### Your assignment
The answer must be an exact transcription of all the records below.

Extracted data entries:
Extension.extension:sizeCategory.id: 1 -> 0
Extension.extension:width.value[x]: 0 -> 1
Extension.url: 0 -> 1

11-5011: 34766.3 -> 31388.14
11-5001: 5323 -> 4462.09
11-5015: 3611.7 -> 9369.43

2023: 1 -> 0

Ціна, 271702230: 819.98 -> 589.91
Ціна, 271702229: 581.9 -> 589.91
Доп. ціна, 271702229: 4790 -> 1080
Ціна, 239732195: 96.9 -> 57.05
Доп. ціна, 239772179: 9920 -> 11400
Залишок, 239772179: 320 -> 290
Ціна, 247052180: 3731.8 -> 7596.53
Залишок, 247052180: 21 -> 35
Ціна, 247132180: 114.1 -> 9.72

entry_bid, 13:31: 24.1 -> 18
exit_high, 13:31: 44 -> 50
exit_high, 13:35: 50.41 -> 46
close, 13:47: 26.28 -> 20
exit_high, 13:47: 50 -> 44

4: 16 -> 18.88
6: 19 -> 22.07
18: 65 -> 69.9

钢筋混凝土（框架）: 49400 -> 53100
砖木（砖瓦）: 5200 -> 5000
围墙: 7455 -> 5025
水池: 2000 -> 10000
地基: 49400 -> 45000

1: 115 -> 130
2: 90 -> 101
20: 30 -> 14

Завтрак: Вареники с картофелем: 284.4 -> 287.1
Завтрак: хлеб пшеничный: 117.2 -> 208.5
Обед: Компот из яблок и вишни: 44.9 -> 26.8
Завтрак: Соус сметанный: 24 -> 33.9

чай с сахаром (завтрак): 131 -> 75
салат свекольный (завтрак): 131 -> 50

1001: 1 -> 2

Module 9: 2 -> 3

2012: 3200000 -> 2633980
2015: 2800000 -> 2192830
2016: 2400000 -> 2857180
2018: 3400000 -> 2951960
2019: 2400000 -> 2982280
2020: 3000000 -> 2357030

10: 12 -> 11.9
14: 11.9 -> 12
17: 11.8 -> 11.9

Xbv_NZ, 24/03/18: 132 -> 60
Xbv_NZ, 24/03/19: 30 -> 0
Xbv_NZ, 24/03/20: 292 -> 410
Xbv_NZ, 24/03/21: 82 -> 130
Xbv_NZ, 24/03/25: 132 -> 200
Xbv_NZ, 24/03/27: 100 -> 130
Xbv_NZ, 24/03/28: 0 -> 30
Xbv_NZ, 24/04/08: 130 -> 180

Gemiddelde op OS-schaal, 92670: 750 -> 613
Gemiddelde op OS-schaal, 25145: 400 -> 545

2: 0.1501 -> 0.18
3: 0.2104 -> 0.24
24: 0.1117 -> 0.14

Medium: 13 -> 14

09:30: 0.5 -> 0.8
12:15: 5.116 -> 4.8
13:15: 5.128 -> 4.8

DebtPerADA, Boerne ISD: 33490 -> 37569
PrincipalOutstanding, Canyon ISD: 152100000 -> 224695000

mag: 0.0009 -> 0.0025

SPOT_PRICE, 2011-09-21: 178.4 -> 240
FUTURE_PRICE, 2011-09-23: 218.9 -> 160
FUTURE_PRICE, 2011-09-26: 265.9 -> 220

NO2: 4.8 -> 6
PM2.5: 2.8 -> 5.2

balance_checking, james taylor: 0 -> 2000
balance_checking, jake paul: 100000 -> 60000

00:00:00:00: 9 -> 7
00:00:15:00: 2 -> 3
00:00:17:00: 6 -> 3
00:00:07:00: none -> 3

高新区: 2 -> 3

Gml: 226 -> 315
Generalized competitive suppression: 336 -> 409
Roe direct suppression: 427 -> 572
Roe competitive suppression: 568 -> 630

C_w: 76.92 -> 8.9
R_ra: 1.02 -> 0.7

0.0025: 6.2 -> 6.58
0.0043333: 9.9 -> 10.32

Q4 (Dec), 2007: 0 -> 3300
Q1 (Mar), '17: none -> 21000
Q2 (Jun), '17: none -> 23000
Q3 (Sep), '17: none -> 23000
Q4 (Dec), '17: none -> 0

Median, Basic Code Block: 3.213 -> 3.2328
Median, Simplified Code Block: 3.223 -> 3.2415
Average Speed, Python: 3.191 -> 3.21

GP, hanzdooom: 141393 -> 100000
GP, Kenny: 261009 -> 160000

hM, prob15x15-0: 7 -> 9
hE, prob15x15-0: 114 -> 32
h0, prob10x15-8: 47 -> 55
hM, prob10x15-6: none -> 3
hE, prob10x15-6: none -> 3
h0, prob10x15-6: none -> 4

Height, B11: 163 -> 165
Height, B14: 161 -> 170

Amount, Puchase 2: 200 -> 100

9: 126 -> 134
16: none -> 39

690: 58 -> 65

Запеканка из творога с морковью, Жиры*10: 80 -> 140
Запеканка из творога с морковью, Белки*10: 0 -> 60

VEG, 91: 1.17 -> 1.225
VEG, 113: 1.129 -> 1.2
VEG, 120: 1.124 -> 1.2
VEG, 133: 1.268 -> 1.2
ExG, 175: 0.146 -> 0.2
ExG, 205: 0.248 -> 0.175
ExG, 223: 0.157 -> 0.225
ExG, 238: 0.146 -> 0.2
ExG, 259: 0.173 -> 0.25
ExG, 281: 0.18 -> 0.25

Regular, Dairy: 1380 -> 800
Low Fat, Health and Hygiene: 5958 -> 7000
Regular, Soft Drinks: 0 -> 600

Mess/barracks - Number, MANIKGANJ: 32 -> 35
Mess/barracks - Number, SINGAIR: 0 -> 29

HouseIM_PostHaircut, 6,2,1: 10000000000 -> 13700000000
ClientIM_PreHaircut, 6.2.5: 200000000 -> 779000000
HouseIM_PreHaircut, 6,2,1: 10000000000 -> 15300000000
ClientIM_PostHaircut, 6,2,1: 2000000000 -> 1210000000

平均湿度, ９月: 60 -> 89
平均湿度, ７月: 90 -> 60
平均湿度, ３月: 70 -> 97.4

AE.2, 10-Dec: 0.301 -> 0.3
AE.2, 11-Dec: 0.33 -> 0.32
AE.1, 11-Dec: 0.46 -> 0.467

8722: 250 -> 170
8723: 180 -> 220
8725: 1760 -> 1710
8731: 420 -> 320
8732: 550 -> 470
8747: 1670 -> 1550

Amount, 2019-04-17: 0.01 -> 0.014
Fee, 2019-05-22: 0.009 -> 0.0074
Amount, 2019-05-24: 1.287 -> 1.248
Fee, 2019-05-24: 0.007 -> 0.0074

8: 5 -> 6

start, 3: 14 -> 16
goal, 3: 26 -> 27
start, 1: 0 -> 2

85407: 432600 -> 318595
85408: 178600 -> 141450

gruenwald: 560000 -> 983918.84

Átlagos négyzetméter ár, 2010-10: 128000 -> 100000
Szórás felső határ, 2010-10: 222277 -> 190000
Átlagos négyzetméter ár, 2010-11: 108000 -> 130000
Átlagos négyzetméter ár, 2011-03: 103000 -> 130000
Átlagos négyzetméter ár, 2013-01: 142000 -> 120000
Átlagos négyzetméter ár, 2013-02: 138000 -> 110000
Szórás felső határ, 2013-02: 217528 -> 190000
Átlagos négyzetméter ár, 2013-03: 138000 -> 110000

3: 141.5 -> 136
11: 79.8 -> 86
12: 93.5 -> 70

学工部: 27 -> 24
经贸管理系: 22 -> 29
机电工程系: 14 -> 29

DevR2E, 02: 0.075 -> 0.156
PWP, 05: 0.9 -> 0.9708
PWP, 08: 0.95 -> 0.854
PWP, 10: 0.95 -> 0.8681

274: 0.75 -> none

### Answer area
Extension.extension:sizeCategory.id: 1 -> 0
Extension.extension:width.value[x]: 0 -> 1
Extension.url: 0 -> 1

11-5011: 34766.3 -> 31388.14
11-5001: 5323 -> 4462.09
11-5015: 3611.7 -> 9369.43

2023: 1 -> 0

Ціна, 271702230: 819.98 -> 589.91
Ціна, 271702229: 581.9 -> 589.91
Доп. ціна, 271702229: 4790 -> 1080
Ціна, 239732195: 96.9 -> 57.05
Доп. ціна, 239772179: 9920 -> 11400
Залишок, 239772179: 320 -> 290
Ціна, 247052180: 3731.8 -> 7596.53
Залишок, 247052180: 21 -> 35
Ціна, 247132180: 114.1 -> 9.72

entry_bid, 13:31: 24.1 -> 18
exit_high, 13:31: 44 -> 50
exit_high, 13:35: 50.41 -> 46
close, 13:47: 26.28 -> 20
exit_high, 13:47: 50 -> 44

4: 16 -> 18.88
6: 19 -> 22.07
18: 65 -> 69.9

钢筋混凝土（框架）: 49400 -> 53100
砖木（砖瓦）: 5200 -> 5000
围墙: 7455 -> 5025
水池: 2000 -> 10000
地基: 49400 -> 45000

1: 115 -> 130
2: 90 -> 101
20: 30 -> 14

Завтрак: Вареники с картофелем: 284.4 -> 287.1
Завтрак: хлеб пшеничный: 117.2 -> 208.5
Обед: Компот из яблок и вишни: 44.9 -> 26.8
Завтрак: Соус сметанный: 24 -> 33.9

чай с сахаром (завтрак): 131 -> 75
салат свекольный (завтрак): 131 -> 50

1001: 1 -> 2

Module 9: 2 -> 3

2012: 3200000 -> 2633980
2015: 2800000 -> 2192830
2016: 2400000 -> 2857180
2018: 3400000 -> 2951960
2019: 2400000 -> 2982280
2020: 3000000 -> 2357030

10: 12 -> 11.9
14: 11.9 -> 12
17: 11.8 -> 11.9

Xbv_NZ, 24/03/18: 132 -> 60
Xbv_NZ, 24/03/19: 30 -> 0
Xbv_NZ, 24/03/20: 292 -> 410
Xbv_NZ, 24/03/21: 82 -> 130
Xbv_NZ, 24/03/25: 132 -> 200
Xbv_NZ, 24/03/27: 100 -> 130
Xbv_NZ, 24/03/28: 0 -> 30
Xbv_NZ, 24/04/08: 130 -> 180

Gemiddelde op OS-schaal, 92670: 750 -> 613
Gemiddelde op OS-schaal, 25145: 400 -> 545

2: 0.1501 -> 0.18
3: 0.2104 -> 0.24
24: 0.1117 -> 0.14

Medium: 13 -> 14

09:30: 0.5 -> 0.8
12:15: 5.116 -> 4.8
13:15: 5.128 -> 4.8

DebtPerADA, Boerne ISD: 33490 -> 37569
PrincipalOutstanding, Canyon ISD: 152100000 -> 224695000

mag: 0.0009 -> 0.0025

SPOT_PRICE, 2011-09-21: 178.4 -> 240
FUTURE_PRICE, 2011-09-23: 218.9 -> 160
FUTURE_PRICE, 2011-09-26: 265.9 -> 220

NO2: 4.8 -> 6
PM2.5: 2.8 -> 5.2

balance_checking, james taylor: 0 -> 2000
balance_checking, jake paul: 100000 -> 60000

00:00:00:00: 9 -> 7
00:00:15:00: 2 -> 3
00:00:17:00: 6 -> 3
00:00:07:00: none -> 3

高新区: 2 -> 3

Gml: 226 -> 315
Generalized competitive suppression: 336 -> 409
Roe direct suppression: 427 -> 572
Roe competitive suppression: 568 -> 630

C_w: 76.92 -> 8.9
R_ra: 1.02 -> 0.7

0.0025: 6.2 -> 6.58
0.0043333: 9.9 -> 10.32

Q4 (Dec), 2007: 0 -> 3300
Q1 (Mar), '17: none -> 21000
Q2 (Jun), '17: none -> 23000
Q3 (Sep), '17: none -> 23000
Q4 (Dec), '17: none -> 0

Median, Basic Code Block: 3.213 -> 3.2328
Median, Simplified Code Block: 3.223 -> 3.2415
Average Speed, Python: 3.191 -> 3.21

GP, hanzdooom: 141393 -> 100000
GP, Kenny: 261009 -> 160000

hM, prob15x15-0: 7 -> 9
hE, prob15x15-0: 114 -> 32
h0, prob10x15-8: 47 -> 55
hM, prob10x15-6: none -> 3
hE, prob10x15-6: none -> 3
h0, prob10x15-6: none -> 4

Height, B11: 163 -> 165
Height, B14: 161 -> 170

Amount, Puchase 2: 200 -> 100

9: 126 -> 134
16: none -> 39

690: 58 -> 65

Запеканка из творога с морковью, Жиры*10: 80 -> 140
Запеканка из творога с морковью, Белки*10: 0 -> 60

VEG, 91: 1.17 -> 1.225
VEG, 113: 1.129 -> 1.2
VEG, 120: 1.124 -> 1.2
VEG, 133: 1.268 -> 1.2
ExG, 175: 0.146 -> 0.2
ExG, 205: 0.248 -> 0.175
ExG, 223: 0.157 -> 0.225
ExG, 238: 0.146 -> 0.2
ExG, 259: 0.173 -> 0.25
ExG, 281: 0.18 -> 0.25

Regular, Dairy: 1380 -> 800
Low Fat, Health and Hygiene: 5958 -> 7000
Regular, Soft Drinks: 0 -> 600

Mess/barracks - Number, MANIKGANJ: 32 -> 35
Mess/barracks - Number, SINGAIR: 0 -> 29

HouseIM_PostHaircut, 6,2,1: 10000000000 -> 13700000000
ClientIM_PreHaircut, 6.2.5: 200000000 -> 779000000
HouseIM_PreHaircut, 6,2,1: 10000000000 -> 15300000000
ClientIM_PostHaircut, 6,2,1: 2000000000 -> 1210000000

平均湿度, ９月: 60 -> 89
平均湿度, ７月: 90 -> 60
平均湿度, ３月: 70 -> 97.4

AE.2, 10-Dec: 0.301 -> 0.3
AE.2, 11-Dec: 0.33 -> 0.32
AE.1, 11-Dec: 0.46 -> 0.467

8722: 250 -> 170
8723: 180 -> 220
8725: 1760 -> 1710
8731: 420 -> 320
8732: 550 -> 470
8747: 1670 -> 1550

Amount, 2019-04-17: 0.01 -> 0.014
Fee, 2019-05-22: 0.009 -> 0.0074
Amount, 2019-05-24: 1.287 -> 1.248
Fee, 2019-05-24: 0.007 -> 0.0074

8: 5 -> 6

start, 3: 14 -> 16
goal, 3: 26 -> 27
start, 1: 0 -> 2

85407: 432600 -> 318595
85408: 178600 -> 141450

gruenwald: 560000 -> 983918.84

Átlagos négyzetméter ár, 2010-10: 128000 -> 100000
Szórás felső határ, 2010-10: 222277 -> 190000
Átlagos négyzetméter ár, 2010-11: 108000 -> 130000
Átlagos négyzetméter ár, 2011-03: 103000 -> 130000
Átlagos négyzetméter ár, 2013-01: 142000 -> 120000
Átlagos négyzetméter ár, 2013-02: 138000 -> 110000
Szórás felső határ, 2013-02: 217528 -> 190000
Átlagos négyzetméter ár, 2013-03: 138000 -> 110000

3: 141.5 -> 136
11: 79.8 -> 86
12: 93.5 -> 70

学工部: 27 -> 24
经贸管理系: 22 -> 29
机电工程系: 14 -> 29

DevR2E, 02: 0.075 -> 0.156
PWP, 05: 0.9 -> 0.9708
PWP, 08: 0.95 -> 0.854
PWP, 10: 0.95 -> 0.8681

274: 0.75 -> none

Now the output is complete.